Print the records below exactly, and do not carry over any picture.

RECORDED DATA:

────────────────

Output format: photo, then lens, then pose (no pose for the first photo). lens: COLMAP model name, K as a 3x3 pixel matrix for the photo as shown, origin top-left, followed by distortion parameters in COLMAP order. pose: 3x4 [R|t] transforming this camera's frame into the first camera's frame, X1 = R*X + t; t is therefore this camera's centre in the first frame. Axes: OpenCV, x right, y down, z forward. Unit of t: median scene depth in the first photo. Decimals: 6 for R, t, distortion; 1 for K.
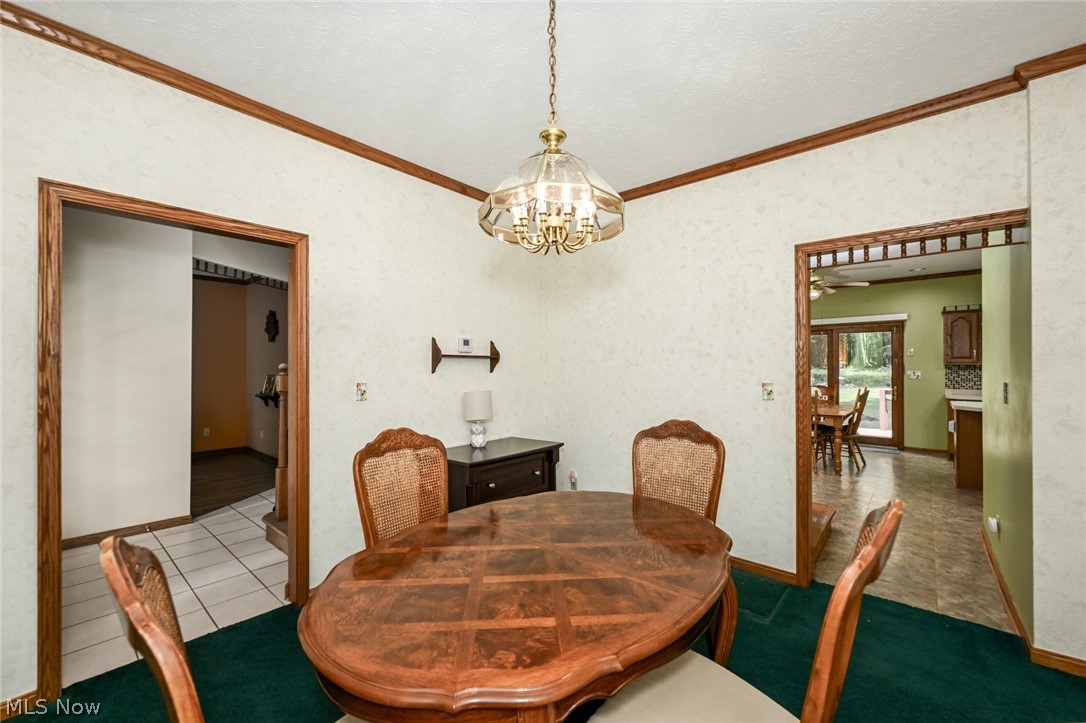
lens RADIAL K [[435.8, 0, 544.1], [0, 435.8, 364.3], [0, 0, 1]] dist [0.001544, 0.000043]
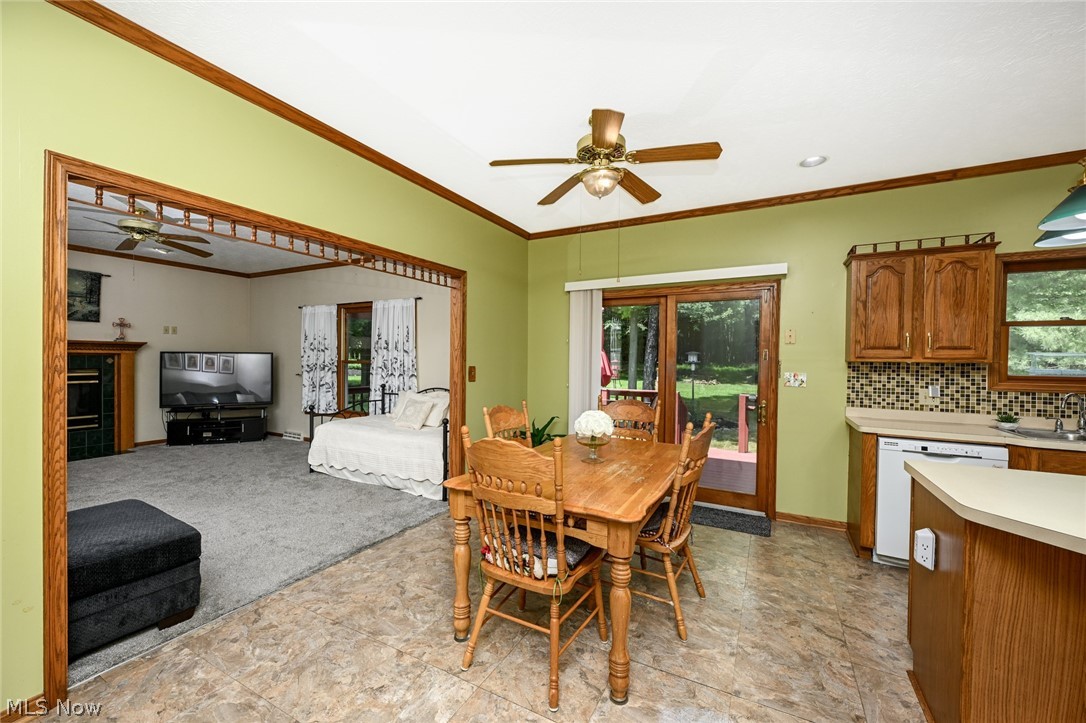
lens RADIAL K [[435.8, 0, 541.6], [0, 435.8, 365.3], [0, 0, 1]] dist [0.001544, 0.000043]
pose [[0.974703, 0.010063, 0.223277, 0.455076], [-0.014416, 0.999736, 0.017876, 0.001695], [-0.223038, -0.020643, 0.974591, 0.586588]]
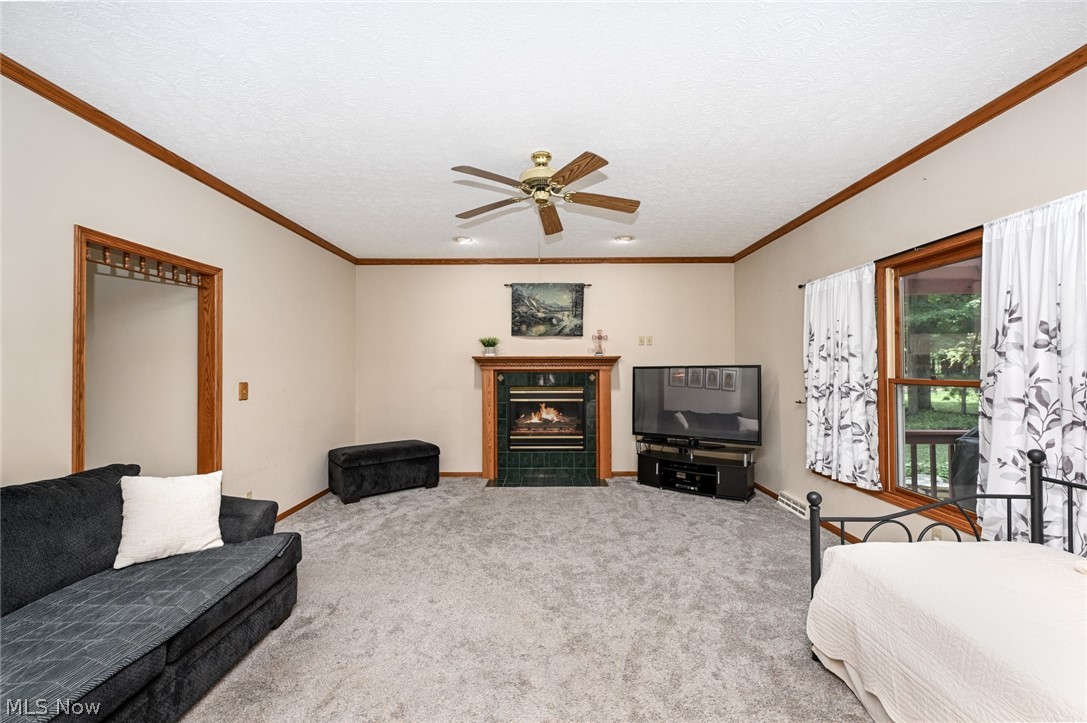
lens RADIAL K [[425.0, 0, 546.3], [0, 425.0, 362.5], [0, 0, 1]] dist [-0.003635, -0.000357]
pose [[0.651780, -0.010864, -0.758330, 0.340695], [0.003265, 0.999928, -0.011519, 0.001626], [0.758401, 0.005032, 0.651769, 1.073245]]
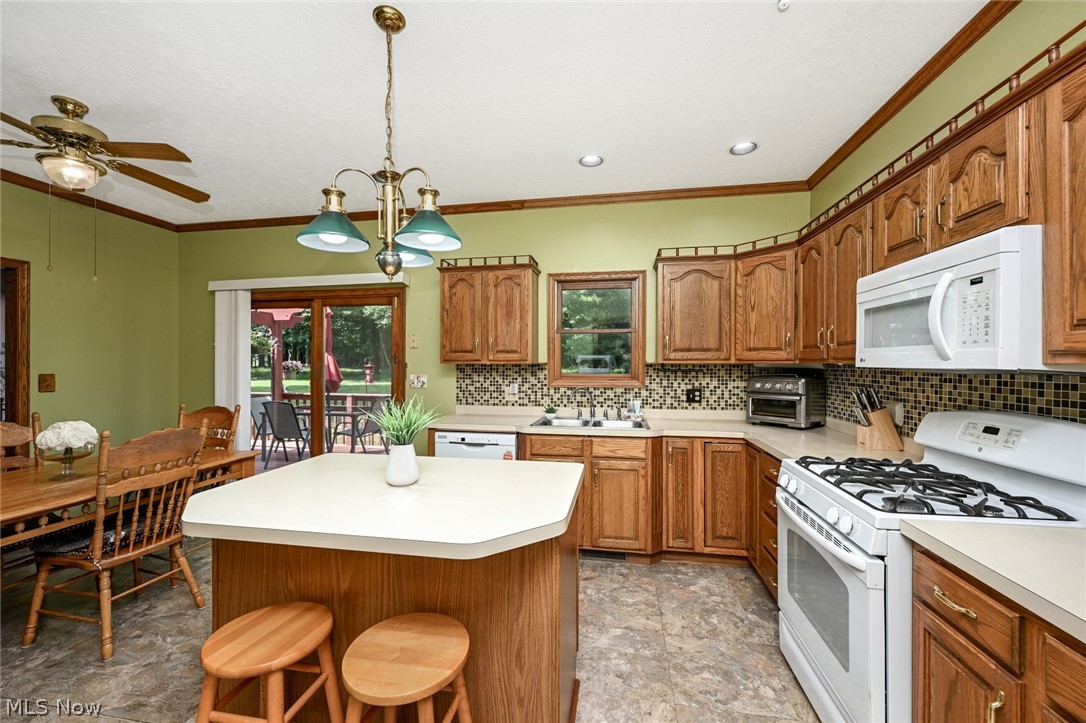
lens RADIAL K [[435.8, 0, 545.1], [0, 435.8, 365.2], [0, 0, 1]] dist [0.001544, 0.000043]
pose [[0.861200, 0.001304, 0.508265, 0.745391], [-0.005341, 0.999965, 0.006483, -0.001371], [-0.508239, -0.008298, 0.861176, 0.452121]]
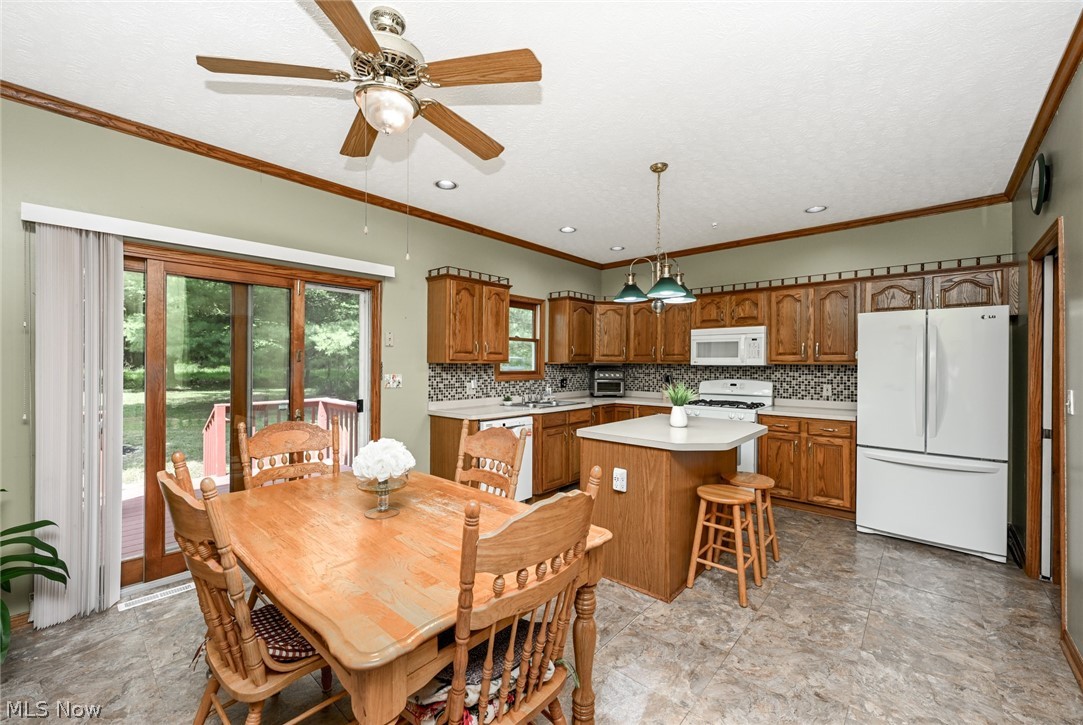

────────────────

OUTPUT:
Output format: photo, then lens, then pose (no pose for the first photo). lens: COLMAP model name, K as a 3x3 pixel matrix for the photo as shown, origin top-left, followed by distortion parameters in COLMAP order. pose: 3x4 [R|t] transforming this camera's frame into the first camera's frame, X1 = R*X + t; t is therefore this camera's centre in the first frame. Axes: OpenCV, x right, y down, z forward. Unit of t: median scene depth in the first photo. Decimals: 6 for R, t, distortion; 1 for K.
lens RADIAL K [[435.8, 0, 544.1], [0, 435.8, 364.3], [0, 0, 1]] dist [0.001544, 0.000043]
lens RADIAL K [[435.8, 0, 541.6], [0, 435.8, 365.3], [0, 0, 1]] dist [0.001544, 0.000043]
pose [[0.974703, 0.010063, 0.223277, 0.455076], [-0.014416, 0.999736, 0.017876, 0.001695], [-0.223038, -0.020643, 0.974591, 0.586588]]
lens RADIAL K [[425.0, 0, 546.3], [0, 425.0, 362.5], [0, 0, 1]] dist [-0.003635, -0.000357]
pose [[0.651780, -0.010864, -0.758330, 0.340695], [0.003265, 0.999928, -0.011519, 0.001626], [0.758401, 0.005032, 0.651769, 1.073245]]
lens RADIAL K [[435.8, 0, 545.1], [0, 435.8, 365.2], [0, 0, 1]] dist [0.001544, 0.000043]
pose [[0.861200, 0.001304, 0.508265, 0.745391], [-0.005341, 0.999965, 0.006483, -0.001371], [-0.508239, -0.008298, 0.861176, 0.452121]]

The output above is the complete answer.